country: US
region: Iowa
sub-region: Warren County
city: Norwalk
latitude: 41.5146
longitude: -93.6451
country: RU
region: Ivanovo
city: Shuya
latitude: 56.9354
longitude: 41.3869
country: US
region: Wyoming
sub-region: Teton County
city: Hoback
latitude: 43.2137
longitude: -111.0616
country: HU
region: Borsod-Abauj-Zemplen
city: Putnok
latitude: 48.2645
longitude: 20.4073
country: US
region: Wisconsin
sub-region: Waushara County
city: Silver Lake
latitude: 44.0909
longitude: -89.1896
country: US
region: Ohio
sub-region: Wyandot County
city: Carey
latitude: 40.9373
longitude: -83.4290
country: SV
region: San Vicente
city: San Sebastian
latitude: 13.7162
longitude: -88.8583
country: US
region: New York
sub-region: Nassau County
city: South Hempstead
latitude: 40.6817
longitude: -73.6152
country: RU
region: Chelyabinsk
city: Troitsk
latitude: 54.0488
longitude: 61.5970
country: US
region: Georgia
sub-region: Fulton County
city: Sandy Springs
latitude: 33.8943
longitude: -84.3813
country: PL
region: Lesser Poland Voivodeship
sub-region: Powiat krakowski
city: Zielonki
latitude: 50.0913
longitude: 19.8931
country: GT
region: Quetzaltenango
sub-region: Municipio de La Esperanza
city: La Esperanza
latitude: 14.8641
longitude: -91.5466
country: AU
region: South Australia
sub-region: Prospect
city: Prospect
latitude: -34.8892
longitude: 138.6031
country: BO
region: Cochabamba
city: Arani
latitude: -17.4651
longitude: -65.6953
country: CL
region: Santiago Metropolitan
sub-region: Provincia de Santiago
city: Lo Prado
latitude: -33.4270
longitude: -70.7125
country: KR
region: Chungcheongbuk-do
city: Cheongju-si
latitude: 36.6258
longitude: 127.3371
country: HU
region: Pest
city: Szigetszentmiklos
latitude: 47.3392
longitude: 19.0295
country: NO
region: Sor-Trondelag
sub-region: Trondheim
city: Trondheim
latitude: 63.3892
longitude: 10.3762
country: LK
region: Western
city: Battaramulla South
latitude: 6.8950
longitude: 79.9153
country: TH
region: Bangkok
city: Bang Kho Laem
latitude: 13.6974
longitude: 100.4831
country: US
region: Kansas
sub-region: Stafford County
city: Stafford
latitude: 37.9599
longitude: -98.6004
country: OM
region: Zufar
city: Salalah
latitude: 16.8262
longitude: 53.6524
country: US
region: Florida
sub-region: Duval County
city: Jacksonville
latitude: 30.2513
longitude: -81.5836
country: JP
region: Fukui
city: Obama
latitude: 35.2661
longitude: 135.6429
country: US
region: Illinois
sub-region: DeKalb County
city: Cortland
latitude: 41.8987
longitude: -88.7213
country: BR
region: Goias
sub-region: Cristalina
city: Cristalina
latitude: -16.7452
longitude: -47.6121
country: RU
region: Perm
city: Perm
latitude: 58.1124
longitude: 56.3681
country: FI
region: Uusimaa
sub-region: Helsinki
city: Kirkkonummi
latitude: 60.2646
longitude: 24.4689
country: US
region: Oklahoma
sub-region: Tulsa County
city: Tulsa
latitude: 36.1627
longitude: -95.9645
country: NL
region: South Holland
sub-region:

■ What you should do:
Reproduce verbatim the portion of the material that opens with the line containing "region: Georgia" and closes with the line containing "region: Cochabamba", including both of those lines.

■ Output for this task:
region: Georgia
sub-region: Fulton County
city: Sandy Springs
latitude: 33.8943
longitude: -84.3813
country: PL
region: Lesser Poland Voivodeship
sub-region: Powiat krakowski
city: Zielonki
latitude: 50.0913
longitude: 19.8931
country: GT
region: Quetzaltenango
sub-region: Municipio de La Esperanza
city: La Esperanza
latitude: 14.8641
longitude: -91.5466
country: AU
region: South Australia
sub-region: Prospect
city: Prospect
latitude: -34.8892
longitude: 138.6031
country: BO
region: Cochabamba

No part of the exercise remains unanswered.